The New York Fed quarterly report on Household Debt and Credit shows that is what happened.
Aggregate consumer debt increased in the fourth quarter by $241 billion, the largest quarter to quarter increase seen since the third quarter of 2007. As of December 31, 2013, total consumer indebtedness was $11. 52 trillion, up by 2.1% from its level in the third quarter of 2013. The four quarters ending on December 31, 2013 were the first since late 2008 to register an increase ($180 billion or 1.6%) in total debt outstanding. Nonetheless, overall consumer debt remains 9.1 % below its 2008Q3 peak of $12.68 trillion.
Mortgages, the largest component of household debt, increased 1.9% during the fourth quarter of 2013. Mortgage balances shown on consumer credit reports stand at $8.05 trillion, up by $152 billion from their level in the third quarter. Furthermore, calendar year 2013 saw a net increase of $16 billion in mortgage balances, ending the four year streak of year over year declines. Balances on home equity lines of credit (HELOC) dropped by $6 billion (1.1%) and now stand at $529 billion. Non-housing debt balances increased by 3.3 %, with gains of $ 18 billion in auto loan balances, $53 billion in student loan balances, and $11 billion in credit card balances.
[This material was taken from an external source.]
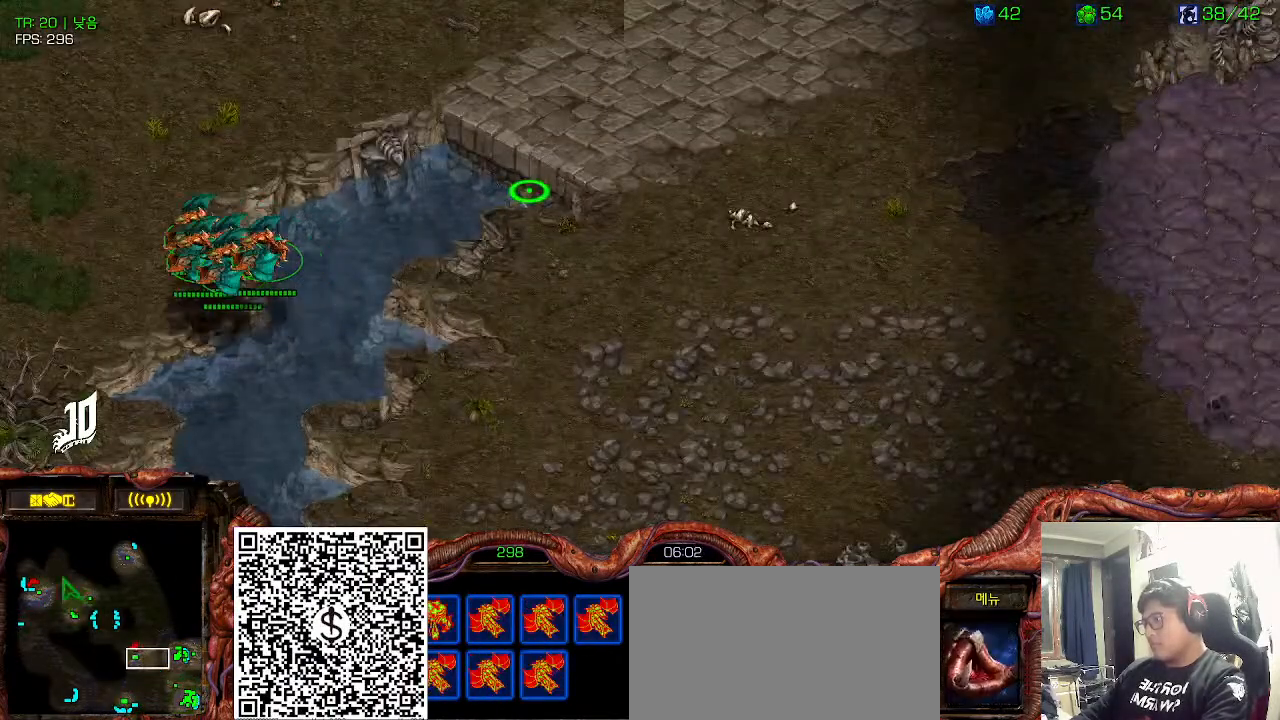
{"keys": ["ctrl"], "events": [[16, "ctrl", "up"], [100, "ctrl", "down"], [200, "ctrl", "up"], [300, "ctrl", "down"], [416, "ctrl", "up"], [483, "ctrl", "down"]]}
Delinquency rates improved for most loan types in 2013 Q4. As of December 31, 7.1% of outstanding debt was in some stage of delinquency, compared with 7.4% in 2013 Q3. About $820 billion of debt is delinquent, with $580 billion seriously delinquent (at least 90 days late or “severely derogatory”).
- Originations, which we measure as appearances of new mortgage balances on consumer credit reports, dropped again, to $452 billion.
- About 157,000 individuals had a new foreclosure notation added to their credit reports between October 1 and December 31.
- Foreclosures have been on a declining trend since the second quarter of 2009 and are now at the lowest levels seen since the end of 2005.
- Mortgage delinquency rates have seen consistent improvements; 3.9% of mortgage balances were 90+ days delinquent during 2013Q4, compared to 4.3% in the previous quarter.
- Serious delinquency rates on Home Equity Lines of Credit decreased to 3.2%, down from 3.5% in 2013Q3.
Student Loans and Credit Cards
- Outstanding student loan balances reported on credit reports increased to $1.08 trillion (+$53 billion) as of December 31, 2013, representing a $114 billion increase for 2013.
- About 11.5% of student loan balances are 90+ days delinquent or in default.
- Balances on credit cards accounts increased by $11 billion.
- The 90+ day delinquency rate on credit card balances increased slightly to 9.5%.
Auto Loans and Inquiries
- Auto loan originations decreased in the fourth quarter of 2013 to $88 billion.
- The percentage of auto loan debt that is 90 + days delinquent remains unchanged at 3.4%.
- The number of credit inquiries within six months – an indicator of consumer credit demand – remained virtually unchanged from the previous quarter at 169 million.
Quarterly and Annual Changes
- Student loans accounted for $114 billion, 63.33% of the overall increase
- Auto loans accounted for $80 billion, 44.44% of the overall increase
- Combined, student loans and auto debt account for $191 billion, 107.78% of the overall increase
- Mortgage debt accounted for $152 billion, 63.07% of the overall increase
- Student loans accounted for $53 billion, 21.99% of the overall increase
- Combined, mortgage debt and student loans account for $205 billion, 85.06% of the overall increase
Clearly fourth quarter of 2013 was a big quarter for housing, but can it last?
Auto loans had an average quarter, likely downhill from here. Trends in student debt are ominous.
Newly Originated Installment Loan Balances
Growth in auto loans and home installment loans appears to have peaked.
Percent of Delinquencies by Type
New Delinquent Balances by Loan Type
Seriously Delinquent Balances by Loan Type
There are 31 pages and many other charts in the report. Inquiring minds may wish to take a look.
Some big cracks beginning to appear? Sure looks like it.
Unless job growth and wage growth pick up, especially wage growth for the bottom half, these trends may be as good as they get given the noticeable cracks and ominous trends in student loan debt.